Os motivos são claros. Gef se recusava terminantemente a se deixar ver ao vivo, ou fotografar com clareza. As únicas testemunhas frequentes e consistentes das proezas de Gef eram os Irvings. Na maioria esmagadora dos casos em que a voz do mangusto se fazia ouvir de forma clara por terceiros, visitantes ou investigadores, pelo menos uma das mulheres da família (Maggie ou Voirrey) estava ausente da cena, fechada em algum outro aposento ou, supostamente, fora da casa. Analisadas, as evidências físicas de Gef (tufos de pelo, pegadas) mostraram-se falsas – o pelo pertencia a um cão que morava na fazenda, e as pegadas eram fabricações. Outros feitos extraordinários de Gef, como “adivinhar” se uma moeda havia caído cara ou coroa, podiam ser facilmente simulados com truques simples de mágica. Price e Lambert também citam o relato de um jornalista que, tendo visitado a fazenda em 1932, flagrou Voirrey simulando a voz de Gef para tentar enganá-lo.

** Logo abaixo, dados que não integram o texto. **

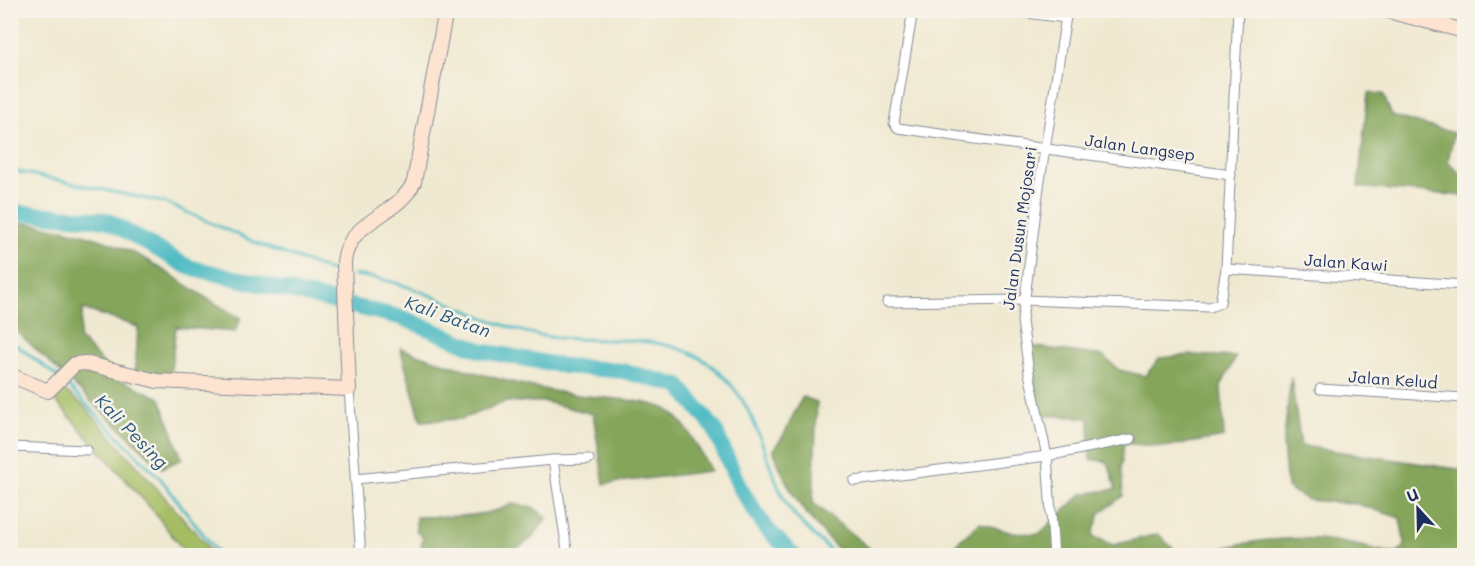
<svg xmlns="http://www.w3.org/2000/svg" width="1475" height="566" viewBox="0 0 1475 566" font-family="Mali,sans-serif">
	<rect width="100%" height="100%" fill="#f7f3e8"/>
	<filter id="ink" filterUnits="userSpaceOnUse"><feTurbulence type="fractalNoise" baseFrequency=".0167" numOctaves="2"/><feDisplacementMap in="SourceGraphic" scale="12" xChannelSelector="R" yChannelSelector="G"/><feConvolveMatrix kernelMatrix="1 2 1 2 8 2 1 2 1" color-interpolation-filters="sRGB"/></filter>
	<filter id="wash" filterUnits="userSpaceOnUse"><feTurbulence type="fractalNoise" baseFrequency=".008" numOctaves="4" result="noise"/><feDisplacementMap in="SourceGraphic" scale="24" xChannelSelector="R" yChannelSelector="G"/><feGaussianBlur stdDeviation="1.35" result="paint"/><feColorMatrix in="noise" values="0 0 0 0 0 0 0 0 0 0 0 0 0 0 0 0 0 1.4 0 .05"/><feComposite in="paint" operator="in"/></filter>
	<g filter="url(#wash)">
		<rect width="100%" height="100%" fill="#f0e9d1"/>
		<polygon fill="#a5be64" stroke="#607661" stroke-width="1.5" points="56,390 68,393 85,407 205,543 213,555 187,555 154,512 53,398"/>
		<g fill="#84a55a" stroke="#506a5c" stroke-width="1.5">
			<polygon points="1368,93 1383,94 1392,116 1454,133 1448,161 1458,172 1464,174 1464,196 1358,187"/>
			<path d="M 10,222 C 56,225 107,237 147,260 C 179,279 208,301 241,318 L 235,332 L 176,327 L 170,378 L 135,373 L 138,327 L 83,309 L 79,338 L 119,379 L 160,398 L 182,459 L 162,468 L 11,326 Z"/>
			<polygon points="1030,346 1103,356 1119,370 1145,376 1160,358 1190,355 1236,357 1221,386 1224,437 1164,447 1124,443 1121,468 1123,496 1100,513 1092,536 1113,545 1158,534 1180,555 922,556 946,552 980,523 1013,533 1039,534 1082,494 1116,489 1108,462 1090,459 1089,418 1039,415"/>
			<path d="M 400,348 C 456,368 512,385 571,394 C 597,399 643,398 666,409 C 687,421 699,451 711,471 L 604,484 L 593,414 L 546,402 L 505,402 L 462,419 L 421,421 Z"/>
			<path d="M 1291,377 L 1301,446 L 1464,470 L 1464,555 L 1209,555 C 1216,548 1235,545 1247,543 C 1307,533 1338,540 1396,554 L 1405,546 L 1400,518 L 1357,504 L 1307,500 L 1287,488 L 1283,445 Z"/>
			<path d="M 803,397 L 817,402 L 813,503 L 878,555 L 844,555 C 811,522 788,496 773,449 C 788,435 791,414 803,397 Z"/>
			<path d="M 512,504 L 533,507 L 547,518 L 532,538 L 508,555 L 464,548 L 440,555 L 419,555 L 423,538 L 416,530 L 416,517 C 446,516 485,519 512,504 Z"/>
		</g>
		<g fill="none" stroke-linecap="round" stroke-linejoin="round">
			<g stroke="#4cbac3" stroke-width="3">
				<polyline points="10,170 166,203 261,245 336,273"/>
				<path d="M 353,275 C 419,280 474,321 538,335 C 587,345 635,333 683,350 C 703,357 719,370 733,387 C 759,419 766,463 784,499 C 795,521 818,538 836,556"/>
				<polyline points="10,340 58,377"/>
				<polyline points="63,381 160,478 220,556"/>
			</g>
			<polyline stroke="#4cbac3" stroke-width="16" points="10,212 107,220 188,267 403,318 482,351 564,366 623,371 679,386 714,428 740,488 765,527 794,556"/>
		</g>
	</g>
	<g filter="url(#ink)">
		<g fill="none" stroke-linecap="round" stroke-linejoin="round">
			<g stroke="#868c98" stroke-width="11">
				<g id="street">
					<polyline points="913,10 894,123 898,128 1231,175"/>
					<polyline points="1002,10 1066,18"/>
					<polyline points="1226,269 1464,285"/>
					<polyline points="887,302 1023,300 1210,307 1220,303 1226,269 1238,10"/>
					<polyline points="349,389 361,556"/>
					<polyline points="1320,389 1464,398"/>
					<polyline points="10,447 87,450"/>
					<polyline points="553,460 589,459"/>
					<polyline points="355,479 553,460 568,556"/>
					<polyline points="854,481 1047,456 1131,439"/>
					<polyline points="1054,556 1047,456 1029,373 1022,321 1039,187 1067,10"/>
				</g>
			</g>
			<g stroke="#868c98" stroke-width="16">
				<g id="secondary">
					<polyline points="1384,10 1464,31"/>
					<path d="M 10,375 L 48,391 L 75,364 L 85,363 L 157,381 L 349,389 L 344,262 C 349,218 397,218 414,182 L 446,10"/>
				</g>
			</g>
			<use href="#street" stroke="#fff" stroke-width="9"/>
			<use href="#secondary" stroke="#fde4d0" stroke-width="14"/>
		</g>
	</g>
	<g text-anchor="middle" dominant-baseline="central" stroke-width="5" stroke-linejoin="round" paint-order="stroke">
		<g font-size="16" fill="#1b2f5e" stroke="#f7f3e8">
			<text transform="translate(1140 147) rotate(8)">Jalan Langsep</text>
			<text transform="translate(1019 228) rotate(-82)">Jalan Dusun Mojosari</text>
			<text transform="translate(1346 262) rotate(4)">Jalan Kawi</text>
			<text transform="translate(1393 379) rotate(4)">Jalan Kelud</text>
		</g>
		<g font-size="18" font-style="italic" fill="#2a597c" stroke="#f7f3e8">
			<text transform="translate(448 316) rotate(20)">Kali Batan</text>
			<text transform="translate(132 431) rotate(46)">Kali Pesing</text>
		</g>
	</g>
	<rect width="1475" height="566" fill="none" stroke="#f7f3e8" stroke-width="36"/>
	<g transform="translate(1418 509) rotate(338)" stroke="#f7f3e8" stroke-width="4.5" paint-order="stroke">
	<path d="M0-4.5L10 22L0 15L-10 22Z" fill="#1b2f5e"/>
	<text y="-9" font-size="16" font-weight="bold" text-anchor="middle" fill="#1b2f5e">U</text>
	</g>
</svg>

Nandor Fodor, que visitou Doarlish Cashen em 1937 e cuja passagem pela fazenda é ficcionalizada no filme, chegou à conclusão diametralmente oposta. “Enganação deliberada por parte da família é inconcebível como solução para o mistério”, escreve ele em seu livro “Haunted People” (“Gente Assombrada”). “Que ‘alguma coisa’ chamada Gef existe e fala, considero provado”. Seria Gef realmente um animal falante? “Todas as probabilidades são contra, mas toda a evidência é a favor”, sentencia Fodor.

E que “evidência” seria essa? Os mesmos testemunhos que Price e Lambert haviam considerado suspeitos ou inconclusivos, além de histórias de moradores da região que atribuíam toda sorte de evento misterioso (o roubo do almoço de um mecânico da garagem de ônibus, por exemplo) a Gef, e informações que Gef teria passado aos Irvings sobre acontecimentos da ilha que a família “não teria como saber” (Price e Lambert também citam alguns casos assim, mas notam que, em vários deles, Gef estava errado em suas fofocas, o que sugere invencionice baseada em tentativa e erro).

No fim, Fodor considera uma impossibilidade neurológica e anatômica – um mangusto (ou doninha, ou furão) capaz de processar linguagem como um ser humano e se expressar com voz humana – mais aceitável do que a hipótese de fraude por parte da família Irving, auxiliada por vieses cognitivos simples e pelo poder da sugestão: uma vez introduzida ideia do mangusto mágico no imaginário da população local, por que não atribuir a ele todo e qualquer evento estranho, aparentemente inexplicável ou travessura de autoria incerta?

Mas afirmar a realidade do animal falante foi apenas a primeira solução proposta por Nandor Fodor para o caso. Anos mais tarde, ele revisaria a conclusão, agora com um forte toque freudiano.

 

Mangusto no divã

Em relato autobiográfico publicado no livro “The Haunted Mind: A Psychoanalyst Looks at the Supernatural” (“A Mente Assombrada: Um Psicanalista Contempla o Sobrenatural”, em tradução livre), Nandor Fodor relata como se interessou por psicanálise ao entrevistar o discípulo húngaro de Sigmund Freud, Sandor Ferenczi, em 1926. A conversa o impressionou o suficiente para que se lançasse ao estudo da doutrina. Fodor se tornou um psicanalista profissional em 1939.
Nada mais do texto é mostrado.